■ TASK ITEM ■
Show every line of the listing below that contains the word "Camden".
*** Opening STORED DATA ***
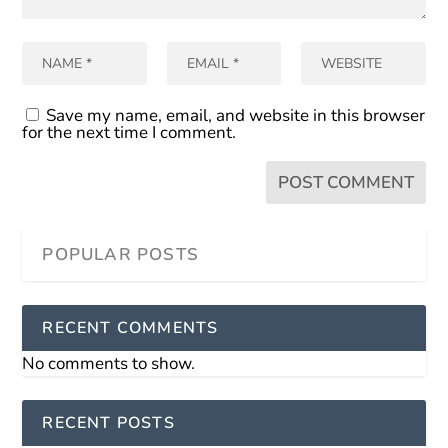
Save my name, email, and website in this browser
for the next time I comment.
RECENT COMMENTS
No comments to show.
RECENT POSTS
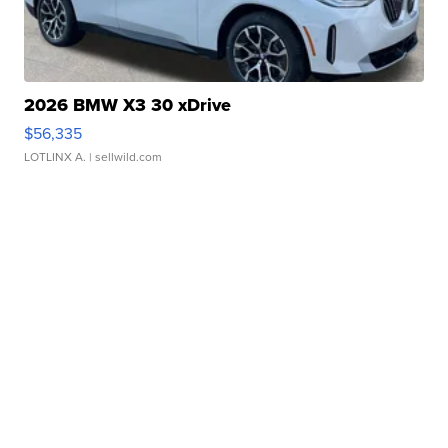
2026 BMW X3 30 xDrive
$56,335
LOTLINX A.
| sellwild.com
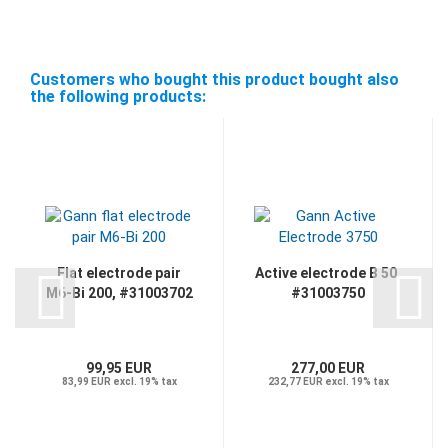
Customers who bought this product bought also
the following products:
Flat electrode pair
Active electrode B 50,
M6-Bi 200, #31003702
#31003750
99,95 EUR
277,00 EUR
83,99 EUR excl. 19% tax
232,77 EUR excl. 19% tax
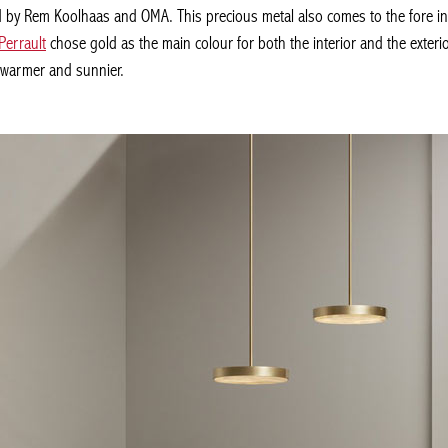
y Rem Koolhaas and OMA. This precious metal also comes to the fore in th
Perrault
chose gold as the main colour for both the interior and the exterior,
e warmer and sunnier.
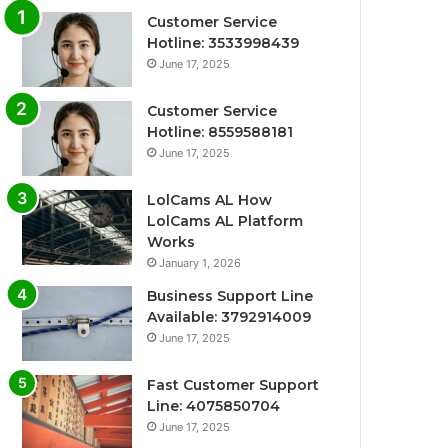
Customer Service
Hotline: 3533998439
June 17, 2025
Customer Service
Hotline: 8559588181
June 17, 2025
LolCams AL How
LolCams AL Platform
Works
January 1, 2026
Business Support Line
Available: 3792914009
June 17, 2025
Fast Customer Support
Line: 4075850704
June 17, 2025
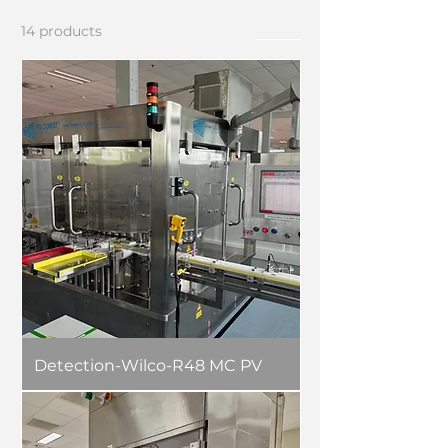
14 products
Filter
Detection-Wilco-R48 MC PV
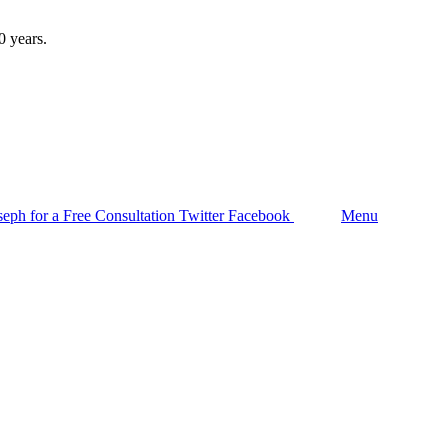
Follow us
seph for a Free Consultation
Twitter
Facebook
Search
Menu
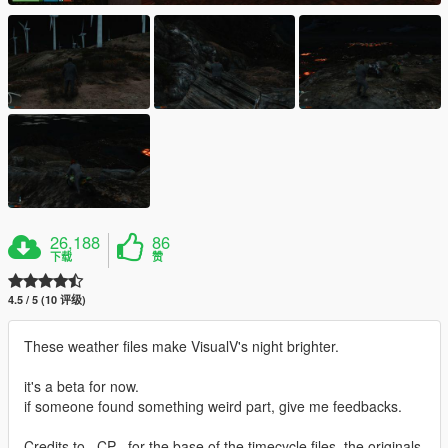
26,188
86
下载
赞
4.5 / 5 (10 评级)
These weather files make VisualV's night brighter.
it's a beta for now.
if someone found something weird part, give me feedbacks.
Credits to _CP_ for the base of the timecycle files, the originals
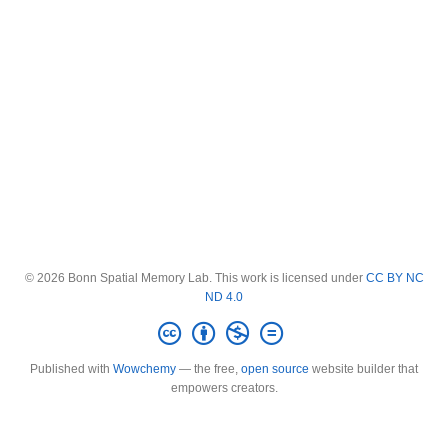
© 2026 Bonn Spatial Memory Lab. This work is licensed under
CC BY NC
ND 4.0
Published with
Wowchemy
— the free,
open source
website builder that
empowers creators.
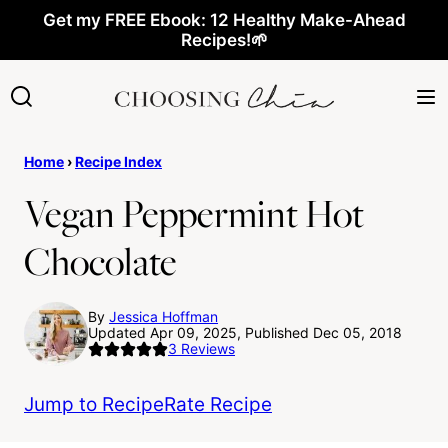
Skip
Get my FREE Ebook: 12 Healthy Make-Ahead
Recipes!🌱
to
content
Home
›
Recipe Index
Vegan Peppermint Hot
Chocolate
By
Jessica Hoffman
Updated Apr 09, 2025, Published Dec 05, 2018
3
Reviews
Jump to Recipe
Rate Recipe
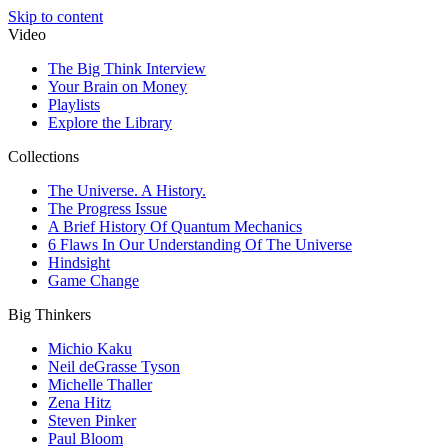
Skip to content
Video
The Big Think Interview
Your Brain on Money
Playlists
Explore the Library
Collections
The Universe. A History.
The Progress Issue
A Brief History Of Quantum Mechanics
6 Flaws In Our Understanding Of The Universe
Hindsight
Game Change
Big Thinkers
Michio Kaku
Neil deGrasse Tyson
Michelle Thaller
Zena Hitz
Steven Pinker
Paul Bloom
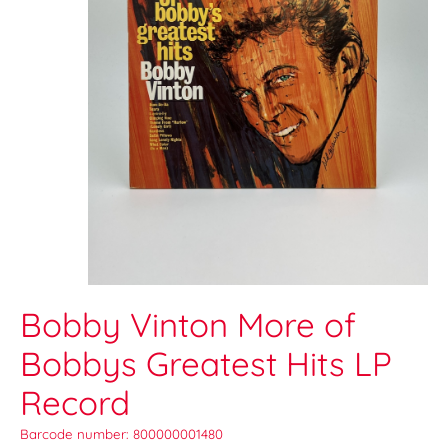
Bobby Vinton More of
Bobbys Greatest Hits LP
Record
Barcode number: 800000001480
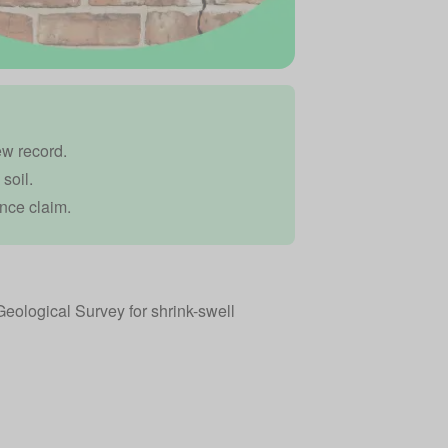
ew record.
soil.
nce claim.
Geological Survey for shrink-swell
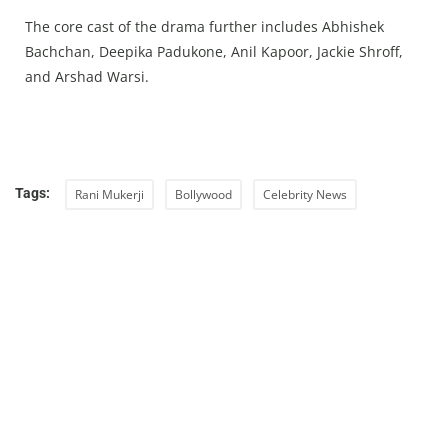
The core cast of the drama further includes Abhishek
Bachchan, Deepika Padukone, Anil Kapoor, Jackie Shroff,
and Arshad Warsi.
Tags:
Rani Mukerji
Bollywood
Celebrity News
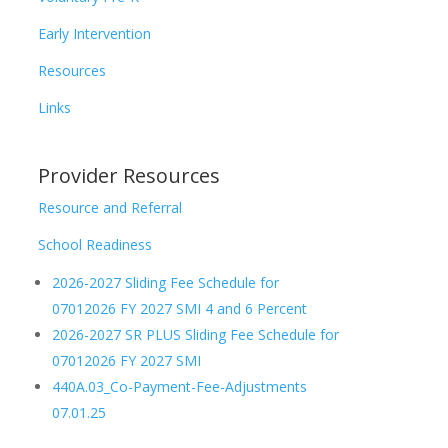
Early Intervention
Resources
Links
Provider Resources
Resource and Referral
School Readiness
2026-2027 Sliding Fee Schedule for
07012026 FY 2027 SMI 4 and 6 Percent
2026-2027 SR PLUS Sliding Fee Schedule for
07012026 FY 2027 SMI
440A.03_Co-Payment-Fee-Adjustments
07.01.25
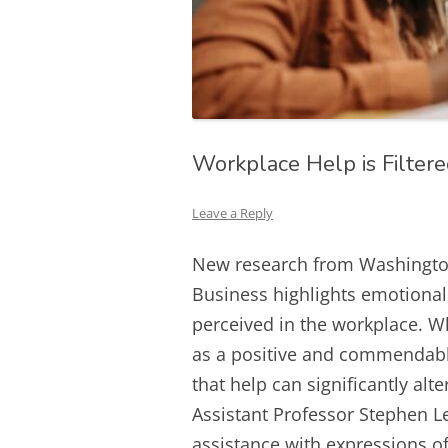
Workplace Help is Filter
Leave a Reply
New research from Washington 
Business highlights emotional 
perceived in the workplace. W
as a positive and commendabl
that help can significantly alte
Assistant Professor Stephen Le
assistance with expressions of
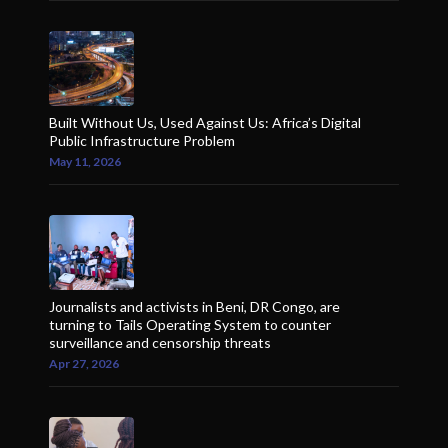
Built Without Us, Used Against Us: Africa’s Digital
Public Infrastructure Problem
May 11, 2026
Journalists and activists in Beni, DR Congo, are
turning to Tails Operating System to counter
surveillance and censorship threats
Apr 27, 2026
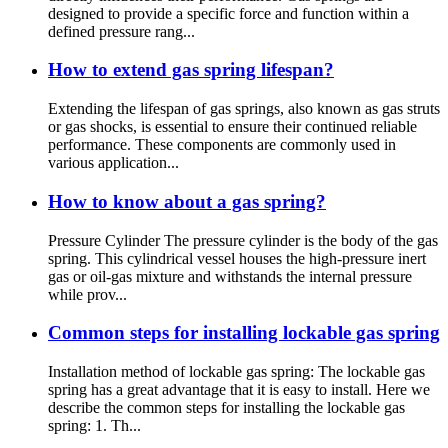
designed to provide a specific force and function within a
defined pressure rang...
How to extend gas spring lifespan?
Extending the lifespan of gas springs, also known as gas struts
or gas shocks, is essential to ensure their continued reliable
performance. These components are commonly used in
various application...
How to know about a gas spring?
Pressure Cylinder The pressure cylinder is the body of the gas
spring. This cylindrical vessel houses the high-pressure inert
gas or oil-gas mixture and withstands the internal pressure
while prov...
Common steps for installing lockable gas spring
Installation method of lockable gas spring: The lockable gas
spring has a great advantage that it is easy to install. Here we
describe the common steps for installing the lockable gas
spring: 1. Th...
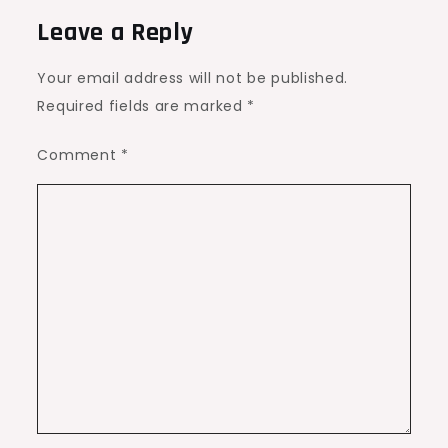
Leave a Reply
Your email address will not be published.
Required fields are marked
*
Comment
*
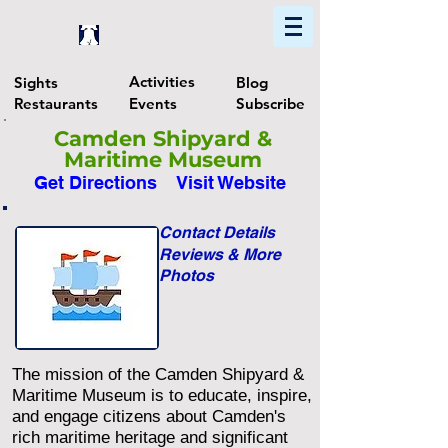
Home
Find In Philly
Explore The Philadelphia Area
Activities
Sights
Blog
Restaurants
Events
Subscribe
Camden Shipyard &
Maritime Museum
Get Directions
Visit Website
Contact Details
Reviews & More
Photos
The mission of the Camden Shipyard &
Maritime Museum is to educate, inspire,
and engage citizens about Camden's
rich maritime heritage and significant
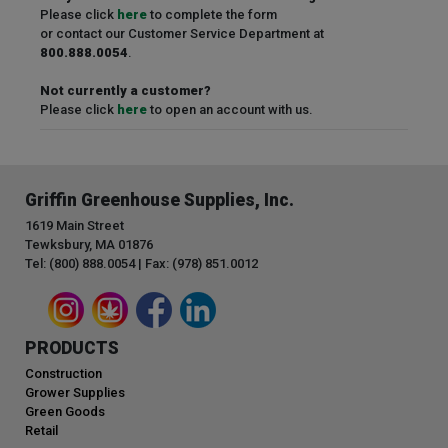
Please click
here
to complete the form
or contact our Customer Service Department at
800.888.0054
.
Not currently a customer?
Please click
here
to open an account with us.
Griffin Greenhouse Supplies, Inc.
1619 Main Street
Tewksbury, MA 01876
Tel: (800) 888.0054 | Fax: (978) 851.0012
PRODUCTS
Construction
Grower Supplies
Green Goods
Retail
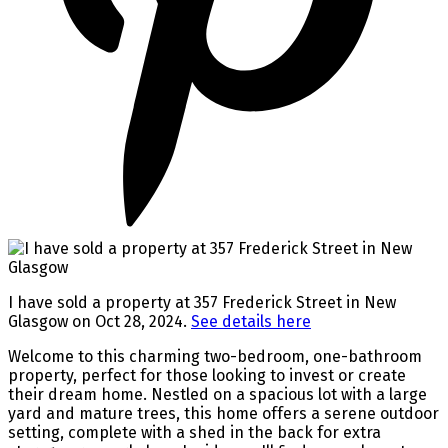
I have sold a property at 357 Frederick Street in New
Glasgow on Oct 28, 2024.
See details here
Welcome to this charming two-bedroom, one-bathroom
property, perfect for those looking to invest or create
their dream home. Nestled on a spacious lot with a large
yard and mature trees, this home offers a serene outdoor
setting, complete with a shed in the back for extra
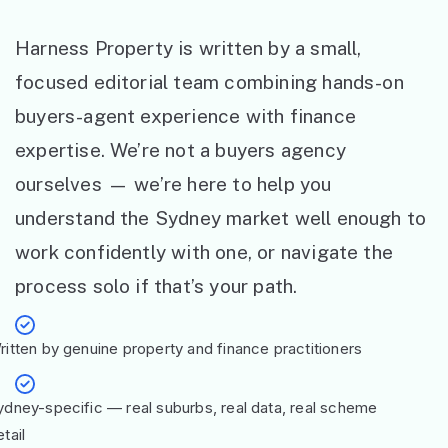
Harness Property is written by a small,
focused editorial team combining hands-on
buyers-agent experience with finance
expertise. We’re not a buyers agency
ourselves — we’re here to help you
understand the Sydney market well enough to
work confidently with one, or navigate the
process solo if that’s your path.
ritten by genuine property and finance practitioners
ydney-specific — real suburbs, real data, real scheme
tail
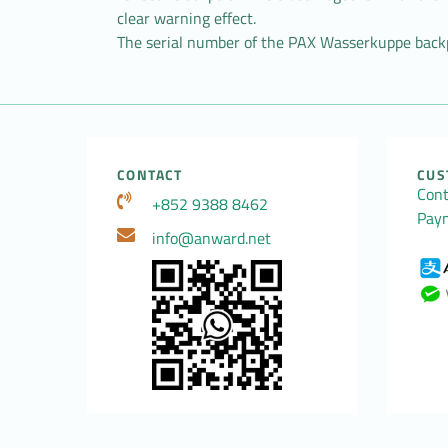
clear warning effect.
The serial number of the PAX Wasserkuppe backp
CONTACT
CUS
Cont
+852 9388 8462
Pay
info@anward.net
*** Closing STORED DATA ***
■ YOUR SOLUTION ■
Camden Shipyard &
The mission of the Camden Shipyard &
and engage citizens about Camden's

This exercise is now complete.